Last time, I shared with you some of the work being done by Harvard University’s Web Ecology Project, specifically focusing on the use of Twitter in the aftermath of the Iran Elections and around the death of Michael Jackson. Through qualitative and quantitative research, the team is seeking to develop a better understanding of the flow of ideas through the social networking world and how different participants exert influence on Twitter. My respondent last time was Dharmishta Rood, who I worked with when I was back at MIT. Today, I am showcasing the research being conducted by three other researchers on the Web Ecology team — Erhardt Graeff, Tim Hwang and Alex Leavitt. I asked them each to share some of their current research and explain why they think it can contribute to our understanding of the new media environment. For more on the Web Ecologies Project, check out Alex Leavitt’s recent post on the Convergence Culture Consortium Blog.
Erhardt Graeff: One of our hopes for Web Ecology is a fusion of quantitative and qualitative approaches to studying social media phenomena. Our goal of constructing a scientific framework for tackling quantifiable data online is only possible when we recognize the cultural contexts. In Web Ecology, we see the formalization of these contexts as web ecosystems such as LiveJournal, Facebook, and Twitter.
Inspired by the ethnographic work of a number of researchers, including danah boyd, Mimi Ito, and Keith Hampton on Netville, we are beginning to profile individual social media networks. We call the outputs of our research “Web Ecosystem Profiles”. The goal of each profile is to characterize the cultural landscape of a web ecosystem. As you might expect, much of this is done through participant observation.

------------------------------

* _Work request 1_: From the text on the Web Ecology Project, extract the passage between "Erhardt Graeff: One" and "Facebook, and Twitter.", inclusive.
* _Work request 2_: Extend the text on the Web Ecology Project from the point where it stops.

------------------------------

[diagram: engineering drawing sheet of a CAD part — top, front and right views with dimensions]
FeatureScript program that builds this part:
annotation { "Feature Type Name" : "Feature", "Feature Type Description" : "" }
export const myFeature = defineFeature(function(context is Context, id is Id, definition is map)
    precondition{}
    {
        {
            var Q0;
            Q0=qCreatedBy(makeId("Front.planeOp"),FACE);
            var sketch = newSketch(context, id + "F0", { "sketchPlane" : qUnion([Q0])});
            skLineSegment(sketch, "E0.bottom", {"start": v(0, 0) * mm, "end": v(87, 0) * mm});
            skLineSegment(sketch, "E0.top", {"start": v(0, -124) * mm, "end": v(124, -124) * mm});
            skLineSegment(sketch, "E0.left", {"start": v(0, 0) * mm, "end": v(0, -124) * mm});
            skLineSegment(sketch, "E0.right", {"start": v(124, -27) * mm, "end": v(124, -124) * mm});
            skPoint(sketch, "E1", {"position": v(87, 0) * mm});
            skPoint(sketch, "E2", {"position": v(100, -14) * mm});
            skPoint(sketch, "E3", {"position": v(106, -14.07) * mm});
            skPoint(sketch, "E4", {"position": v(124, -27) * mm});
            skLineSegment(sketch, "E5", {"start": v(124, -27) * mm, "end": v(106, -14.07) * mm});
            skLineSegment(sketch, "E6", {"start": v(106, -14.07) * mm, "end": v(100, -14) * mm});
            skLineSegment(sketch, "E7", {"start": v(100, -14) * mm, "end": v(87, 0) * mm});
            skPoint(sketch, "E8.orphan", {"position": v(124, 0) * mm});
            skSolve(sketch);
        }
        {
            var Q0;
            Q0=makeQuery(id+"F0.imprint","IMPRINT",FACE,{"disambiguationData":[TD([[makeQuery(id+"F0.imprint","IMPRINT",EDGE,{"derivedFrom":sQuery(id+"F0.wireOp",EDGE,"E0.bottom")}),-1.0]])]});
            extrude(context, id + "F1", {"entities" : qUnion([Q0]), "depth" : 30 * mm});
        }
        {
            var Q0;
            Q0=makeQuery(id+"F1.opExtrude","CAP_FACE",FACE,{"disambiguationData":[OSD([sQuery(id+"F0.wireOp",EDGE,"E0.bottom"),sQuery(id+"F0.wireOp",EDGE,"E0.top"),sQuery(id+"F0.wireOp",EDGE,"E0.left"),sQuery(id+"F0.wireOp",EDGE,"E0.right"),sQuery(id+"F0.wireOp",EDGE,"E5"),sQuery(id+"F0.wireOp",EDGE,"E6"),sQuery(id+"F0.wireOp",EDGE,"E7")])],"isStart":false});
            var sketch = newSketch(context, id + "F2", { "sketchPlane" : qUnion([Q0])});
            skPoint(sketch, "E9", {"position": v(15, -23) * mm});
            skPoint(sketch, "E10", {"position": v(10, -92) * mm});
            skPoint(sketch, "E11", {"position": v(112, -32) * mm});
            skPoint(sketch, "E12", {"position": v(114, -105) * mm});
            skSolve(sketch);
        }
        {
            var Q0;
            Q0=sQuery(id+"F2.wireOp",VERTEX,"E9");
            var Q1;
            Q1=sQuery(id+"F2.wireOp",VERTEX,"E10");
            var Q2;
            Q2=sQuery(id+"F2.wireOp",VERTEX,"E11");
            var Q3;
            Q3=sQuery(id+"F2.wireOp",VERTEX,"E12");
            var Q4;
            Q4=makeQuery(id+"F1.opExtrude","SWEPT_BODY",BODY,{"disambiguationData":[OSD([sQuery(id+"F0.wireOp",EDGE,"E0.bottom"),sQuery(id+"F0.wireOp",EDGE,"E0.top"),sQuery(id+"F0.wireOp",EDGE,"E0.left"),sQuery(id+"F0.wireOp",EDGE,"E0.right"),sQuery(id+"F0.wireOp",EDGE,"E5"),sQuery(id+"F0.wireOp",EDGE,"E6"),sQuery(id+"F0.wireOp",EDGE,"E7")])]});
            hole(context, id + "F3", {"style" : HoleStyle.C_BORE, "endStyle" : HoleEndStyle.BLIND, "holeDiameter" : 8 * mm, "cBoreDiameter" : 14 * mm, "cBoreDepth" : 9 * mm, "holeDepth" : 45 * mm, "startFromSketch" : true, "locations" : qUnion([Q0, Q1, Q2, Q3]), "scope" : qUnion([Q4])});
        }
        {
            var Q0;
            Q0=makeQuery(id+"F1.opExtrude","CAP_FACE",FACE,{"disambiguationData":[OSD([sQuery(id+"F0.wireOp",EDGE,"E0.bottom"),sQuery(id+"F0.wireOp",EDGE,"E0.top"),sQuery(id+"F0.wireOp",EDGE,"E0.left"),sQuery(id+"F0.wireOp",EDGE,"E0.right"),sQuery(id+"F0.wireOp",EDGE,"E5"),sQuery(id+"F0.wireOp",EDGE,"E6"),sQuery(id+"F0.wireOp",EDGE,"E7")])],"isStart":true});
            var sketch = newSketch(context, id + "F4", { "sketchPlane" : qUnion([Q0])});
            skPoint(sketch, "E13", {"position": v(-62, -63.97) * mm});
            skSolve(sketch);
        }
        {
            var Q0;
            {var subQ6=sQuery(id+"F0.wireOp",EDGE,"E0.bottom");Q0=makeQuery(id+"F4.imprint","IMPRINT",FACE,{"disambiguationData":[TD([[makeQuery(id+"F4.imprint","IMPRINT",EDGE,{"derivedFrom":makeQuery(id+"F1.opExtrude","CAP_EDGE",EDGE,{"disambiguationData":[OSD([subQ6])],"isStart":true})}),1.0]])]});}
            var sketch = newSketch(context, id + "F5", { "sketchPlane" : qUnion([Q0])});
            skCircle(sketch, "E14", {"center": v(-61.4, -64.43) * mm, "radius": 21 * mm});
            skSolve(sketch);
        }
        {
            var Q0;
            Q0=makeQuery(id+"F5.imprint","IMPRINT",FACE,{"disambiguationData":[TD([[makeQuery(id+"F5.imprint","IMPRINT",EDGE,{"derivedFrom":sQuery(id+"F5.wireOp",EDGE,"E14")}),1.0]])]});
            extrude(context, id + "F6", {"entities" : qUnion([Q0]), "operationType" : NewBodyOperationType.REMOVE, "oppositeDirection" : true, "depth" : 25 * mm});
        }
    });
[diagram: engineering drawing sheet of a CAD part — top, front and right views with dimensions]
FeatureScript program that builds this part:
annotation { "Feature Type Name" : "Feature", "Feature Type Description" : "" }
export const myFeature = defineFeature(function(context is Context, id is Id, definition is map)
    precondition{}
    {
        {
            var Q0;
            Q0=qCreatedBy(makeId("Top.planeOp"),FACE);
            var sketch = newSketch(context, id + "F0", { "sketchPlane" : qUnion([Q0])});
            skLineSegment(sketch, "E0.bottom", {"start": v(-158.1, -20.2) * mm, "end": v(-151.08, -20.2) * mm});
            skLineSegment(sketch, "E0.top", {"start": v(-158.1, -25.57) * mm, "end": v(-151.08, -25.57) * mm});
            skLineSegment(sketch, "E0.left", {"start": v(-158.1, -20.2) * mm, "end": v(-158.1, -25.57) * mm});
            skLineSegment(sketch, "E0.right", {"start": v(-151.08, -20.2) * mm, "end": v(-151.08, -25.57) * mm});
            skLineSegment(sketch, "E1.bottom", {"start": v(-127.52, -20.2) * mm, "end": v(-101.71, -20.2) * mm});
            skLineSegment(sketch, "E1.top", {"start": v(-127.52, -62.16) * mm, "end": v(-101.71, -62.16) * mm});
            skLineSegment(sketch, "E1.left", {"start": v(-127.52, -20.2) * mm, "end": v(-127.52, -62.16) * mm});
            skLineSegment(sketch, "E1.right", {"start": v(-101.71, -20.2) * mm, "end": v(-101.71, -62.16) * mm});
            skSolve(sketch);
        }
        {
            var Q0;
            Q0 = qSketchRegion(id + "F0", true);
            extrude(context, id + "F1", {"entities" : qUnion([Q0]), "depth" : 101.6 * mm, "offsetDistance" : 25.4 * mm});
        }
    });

------------------------------

* _Task response 1_:
Erhardt Graeff: One of our hopes for Web Ecology is a fusion of quantitative and qualitative approaches to studying social media phenomena. Our goal of constructing a scientific framework for tackling quantifiable data online is only possible when we recognize the cultural contexts. In Web Ecology, we see the formalization of these contexts as web ecosystems such as LiveJournal, Facebook, and Twitter.

* _Task response 2_:
Of course, the boundaries of each ecosystem are negotiable as in any study of a community. More importantly, a web ecosystem’s state is in constant flux with users joining and leaving, new features being introduced, and memes propagating the network. Thus, Web Ecosystem Profiles must be dynamic documents. And to guide our work, we rely on a few of the central tenets of Web Ecology, first laid out in Reimagining Internet Studies:
• Interdependence: code and users are part of an inseparable aggregate web phenomenon;
• Boundedness: the web is constrained by various forces and configurations;
• Significance: content on the web retains inherent value.
Here is an abbreviated version of the outline we are currently using to build profiles. The full version is on our wiki (requires registration):
• Introductory Overview of the Ecosystem
• Common language for discussing components of the ecosystem
• “Typical” reasons that users register / access the ecosystem
• Technical affordances / Constraints of the ecosystem
• Requirements of site usage
• Landmarks of the ecosystem’s evolution (e.g. eternal septembers, jumping the shark)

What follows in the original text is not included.